## [WHAT YOU NEED TO DO]
Reproduce the data exactly, everything from the line containing "left knee: (568, 1367, 4)" down to the line containing "right shoulder: (160, 60, -1)", including both of those lines.

[Start of section]

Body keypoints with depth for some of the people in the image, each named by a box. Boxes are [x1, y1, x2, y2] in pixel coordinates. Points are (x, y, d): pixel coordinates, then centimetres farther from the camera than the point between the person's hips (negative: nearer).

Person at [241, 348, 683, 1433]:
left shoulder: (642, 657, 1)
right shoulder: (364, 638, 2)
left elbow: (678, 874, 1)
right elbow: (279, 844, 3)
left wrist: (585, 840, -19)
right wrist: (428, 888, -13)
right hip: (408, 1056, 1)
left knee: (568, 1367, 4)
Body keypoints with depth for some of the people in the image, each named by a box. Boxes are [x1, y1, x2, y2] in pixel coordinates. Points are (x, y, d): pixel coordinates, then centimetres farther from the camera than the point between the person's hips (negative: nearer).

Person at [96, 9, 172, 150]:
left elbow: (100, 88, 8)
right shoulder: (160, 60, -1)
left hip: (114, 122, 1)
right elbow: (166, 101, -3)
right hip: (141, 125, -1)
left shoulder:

[End of section]

## [SOLUTION TO THE EXERCISE]
left knee: (568, 1367, 4)
Body keypoints with depth for some of the people in the image, each named by a box. Boxes are [x1, y1, x2, y2] in pixel coordinates. Points are (x, y, d): pixel coordinates, then centimetres farther from the camera than the point between the person's hips (negative: nearer).

Person at [96, 9, 172, 150]:
left elbow: (100, 88, 8)
right shoulder: (160, 60, -1)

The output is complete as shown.